Schermuly: In der Schnelligkeit und im Körpereinsatz.

?Und was hat dir generell mehr Spaß gemacht?

Schermuly: Das kann ich so gar nicht sagen. Ich fand beides hat mir fußballerisch etwas gebracht. Und es hat auch in beiden Mannschaften echt Spaß gemacht.

?Hast du neben Fußball noch andere Sportarten betrieben?

Schermuly: Ich habe noch sehr lange Leichtathletik gemacht bei der LG Brechen. Meine Disziplinen waren hauptsächlich Mittel- und Langstreckenläufe.

?Hat dir das Leichtathletiktraining geholfen beim Fußball?

Schermuly: Ja, vor allem natürlich wegen der Ausdauer. Die braucht man ja beim Fußball genauso, wenn man 90 Minuten lang laufen muss.

?Ist es schwierig, Training, Spiele und Schule zu kombinieren?

Schermuly: Es ist nicht ganz einfach. Seit ungefähr einem Jahr klappt das leider alles nicht mehr so gut, deshalb habe ich mit der Leichtathletik aufgehört. Für Fußball habe ich mich deshalb entschieden, weil es ein Mannschaftssport ist, und das ist mir besonders wichtig.

?Du warst 2012 bei zwei Sichtungslehrgängen des Deutschen Fußball-Bundes. Wie läuft so etwas ab?

Schermuly: Das waren immer dreitägige Lehrgänge mit jeweils drei Trainingseinheiten am Tag. Also wirklich anstrengend. Der Unterschied zum normalen Training war auch, dass das Tempo deutlich höher gewesen ist, und ebenfalls in taktischer Hinsicht gab es Unterschiede.

?Was hat insbesondere den Leistungstest der U19-Nationalmannschaft in Köln ausgemacht?

Schermuly: Besonders war vor allem, dass die U19-Kaderspielerinnen der Nationalmannschaft dabei waren. Man konnte einfach mal vergleichen, wie die eigene Leistung im Gegensatz zu den anderen ist. Getestet wurde die Ausdauer, die Sprung- und Spurtkraft.

?Du spielst derzeit in der Regionalliga Süd.
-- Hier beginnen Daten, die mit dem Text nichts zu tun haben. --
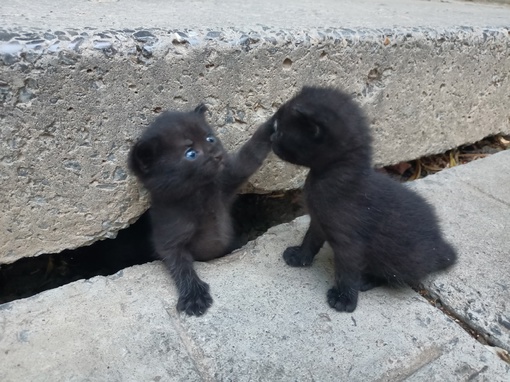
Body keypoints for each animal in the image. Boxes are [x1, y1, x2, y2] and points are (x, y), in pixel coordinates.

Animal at [130, 104, 274, 316]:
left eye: (210, 138)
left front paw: (276, 122)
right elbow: (180, 265)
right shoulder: (169, 237)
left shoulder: (226, 180)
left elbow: (250, 156)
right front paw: (194, 295)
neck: (200, 194)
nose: (217, 154)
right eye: (190, 153)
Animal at [272, 87, 456, 314]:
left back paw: (366, 279)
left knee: (392, 276)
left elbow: (347, 271)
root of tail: (439, 248)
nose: (271, 138)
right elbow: (310, 239)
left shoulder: (349, 241)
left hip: (396, 258)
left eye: (281, 131)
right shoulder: (319, 221)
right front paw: (300, 257)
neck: (327, 176)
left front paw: (345, 299)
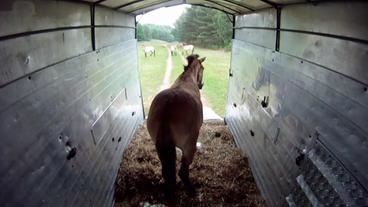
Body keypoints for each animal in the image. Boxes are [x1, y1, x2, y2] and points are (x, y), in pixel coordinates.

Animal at [147, 54, 206, 196]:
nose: (201, 84)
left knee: (167, 172)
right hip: (189, 147)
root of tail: (167, 111)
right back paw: (192, 190)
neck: (187, 78)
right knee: (182, 172)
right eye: (203, 68)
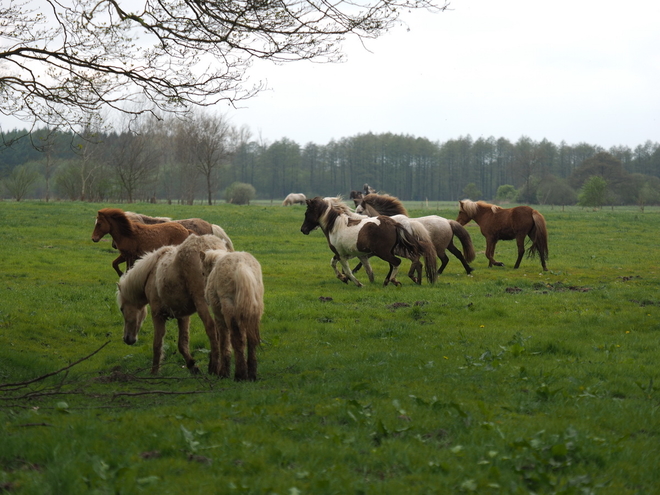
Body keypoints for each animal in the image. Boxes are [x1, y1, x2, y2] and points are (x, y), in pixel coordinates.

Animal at [116, 234, 232, 374]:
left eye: (122, 309)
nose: (127, 339)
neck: (151, 271)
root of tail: (211, 249)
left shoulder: (157, 315)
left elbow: (157, 344)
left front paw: (154, 371)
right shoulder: (183, 316)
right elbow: (182, 343)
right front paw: (192, 366)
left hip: (202, 303)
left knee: (212, 328)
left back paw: (214, 366)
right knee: (224, 332)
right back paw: (223, 369)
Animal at [200, 250, 264, 382]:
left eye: (203, 272)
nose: (205, 297)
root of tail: (241, 265)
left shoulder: (219, 318)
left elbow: (224, 341)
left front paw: (223, 373)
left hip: (230, 312)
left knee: (237, 340)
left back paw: (240, 375)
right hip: (252, 314)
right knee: (251, 341)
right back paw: (251, 375)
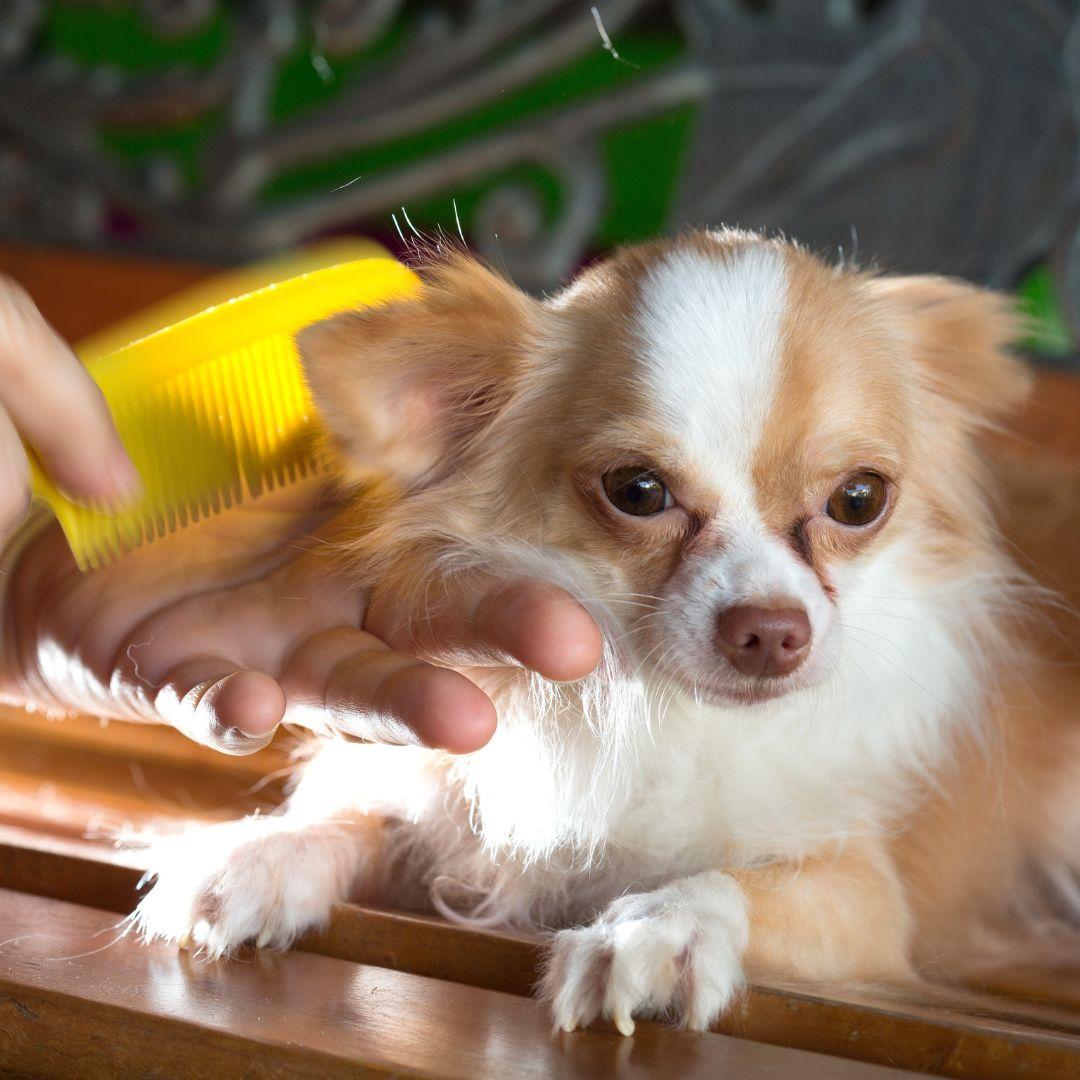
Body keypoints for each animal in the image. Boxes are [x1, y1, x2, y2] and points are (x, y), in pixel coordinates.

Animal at [132, 230, 1080, 1036]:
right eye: (638, 491)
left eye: (859, 499)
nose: (772, 630)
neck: (661, 709)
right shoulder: (464, 797)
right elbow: (363, 812)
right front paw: (257, 854)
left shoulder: (866, 895)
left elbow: (741, 879)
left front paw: (655, 932)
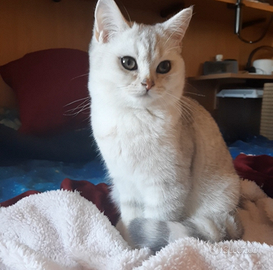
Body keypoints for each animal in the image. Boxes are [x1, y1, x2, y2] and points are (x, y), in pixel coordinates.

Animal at [88, 0, 241, 252]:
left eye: (164, 67)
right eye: (128, 63)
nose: (148, 83)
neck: (135, 120)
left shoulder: (167, 187)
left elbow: (154, 221)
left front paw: (145, 251)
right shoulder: (125, 185)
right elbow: (131, 217)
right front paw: (127, 243)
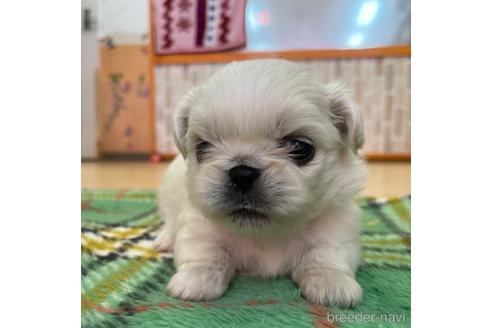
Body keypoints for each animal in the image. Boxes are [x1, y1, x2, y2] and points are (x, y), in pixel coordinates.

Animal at [156, 59, 368, 308]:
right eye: (202, 147)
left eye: (301, 147)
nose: (242, 173)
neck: (266, 234)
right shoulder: (198, 228)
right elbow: (207, 252)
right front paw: (195, 280)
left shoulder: (337, 229)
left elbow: (325, 254)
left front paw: (331, 283)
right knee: (170, 220)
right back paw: (164, 239)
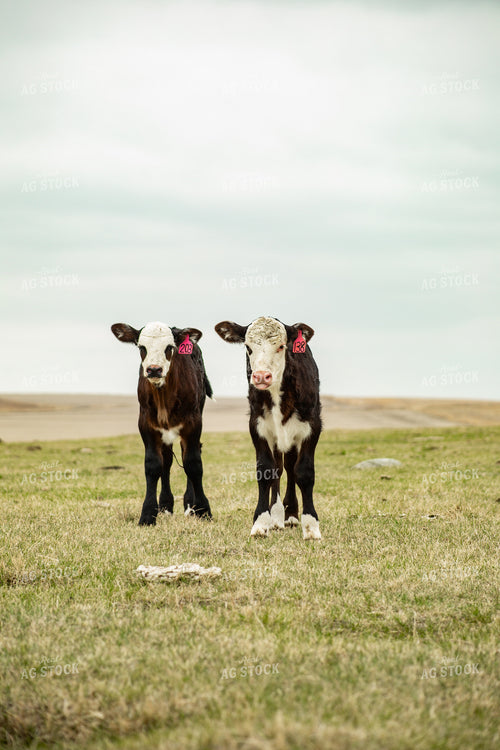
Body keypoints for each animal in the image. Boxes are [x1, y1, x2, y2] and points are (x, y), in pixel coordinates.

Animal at [111, 321, 213, 525]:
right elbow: (153, 465)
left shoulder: (193, 423)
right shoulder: (146, 424)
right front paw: (148, 514)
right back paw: (166, 505)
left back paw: (189, 504)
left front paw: (203, 509)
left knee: (187, 454)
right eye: (142, 347)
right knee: (166, 462)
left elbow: (193, 463)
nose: (154, 369)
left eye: (169, 347)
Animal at [214, 316, 322, 540]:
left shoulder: (312, 426)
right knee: (279, 469)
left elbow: (304, 471)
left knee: (290, 467)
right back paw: (278, 516)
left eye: (281, 346)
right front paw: (261, 522)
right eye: (248, 347)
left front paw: (311, 525)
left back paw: (291, 515)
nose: (262, 376)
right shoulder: (258, 427)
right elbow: (266, 471)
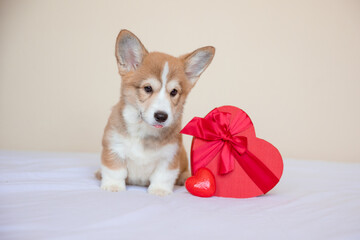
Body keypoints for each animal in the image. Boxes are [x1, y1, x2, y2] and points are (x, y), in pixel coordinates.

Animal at [97, 29, 215, 195]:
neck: (143, 130)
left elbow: (162, 176)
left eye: (174, 92)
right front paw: (113, 186)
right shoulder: (114, 147)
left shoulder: (169, 156)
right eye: (147, 88)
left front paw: (159, 191)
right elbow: (115, 170)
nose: (161, 116)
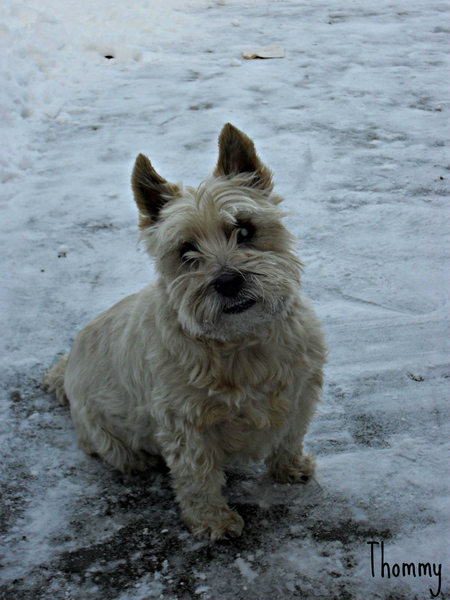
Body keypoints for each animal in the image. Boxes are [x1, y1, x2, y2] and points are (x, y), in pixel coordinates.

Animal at [44, 124, 326, 540]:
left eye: (245, 229)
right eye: (186, 251)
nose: (228, 281)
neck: (241, 344)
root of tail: (68, 369)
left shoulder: (301, 392)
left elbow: (290, 437)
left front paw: (289, 468)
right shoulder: (186, 425)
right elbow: (198, 476)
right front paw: (213, 521)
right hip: (100, 429)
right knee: (109, 448)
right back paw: (137, 460)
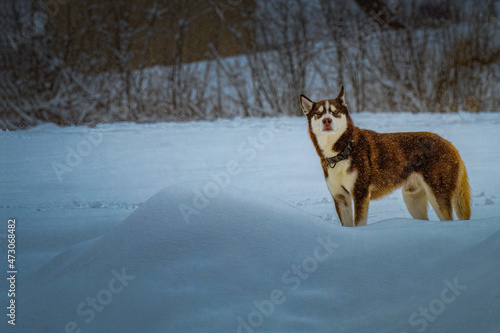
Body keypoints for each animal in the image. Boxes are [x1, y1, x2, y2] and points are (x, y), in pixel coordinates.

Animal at [300, 85, 472, 226]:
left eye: (335, 112)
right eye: (318, 113)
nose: (327, 121)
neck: (343, 151)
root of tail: (449, 144)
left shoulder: (360, 194)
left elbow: (359, 223)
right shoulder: (340, 197)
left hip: (437, 194)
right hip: (412, 198)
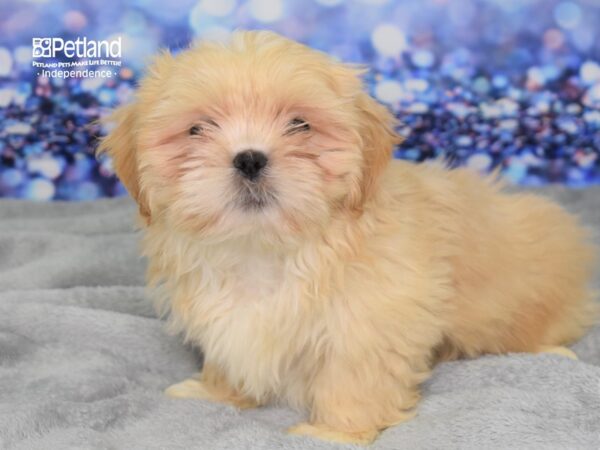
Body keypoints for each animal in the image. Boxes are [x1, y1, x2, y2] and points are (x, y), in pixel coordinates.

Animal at [98, 30, 596, 442]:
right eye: (197, 129)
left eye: (300, 124)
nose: (249, 158)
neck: (265, 248)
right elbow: (228, 354)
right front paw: (216, 392)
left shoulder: (373, 319)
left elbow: (354, 375)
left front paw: (335, 432)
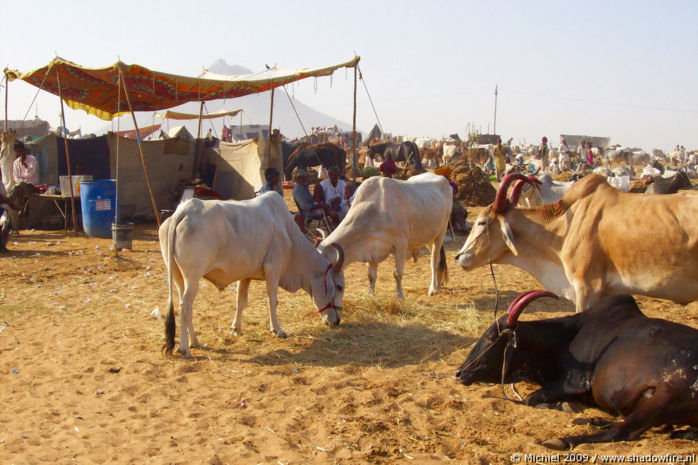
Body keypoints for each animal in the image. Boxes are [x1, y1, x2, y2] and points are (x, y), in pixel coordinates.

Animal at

Hast du weitere Ziele?

Schermuly: Vergangene Saison haben wir den vierten Platz belegt, das wollen wir auf jeden Fall wieder schaffen. Ein Ziel ist es natürlich, immer besser zu sein. Und beim Hessenpokal würde ich gerne mal als Gewinnerin vom Platz gehen.

?Was zeichnet dich als Fußballerin aus?

Schermuly: Das ist nicht so leicht zu sagen. Im Spiel bin ich, denke ich, vor allem in den Zweikämpfen stark. Generell bin ich auch ehrgeizig. Und es wird über mich gesagt, dass ich eine faire Spielerin bin.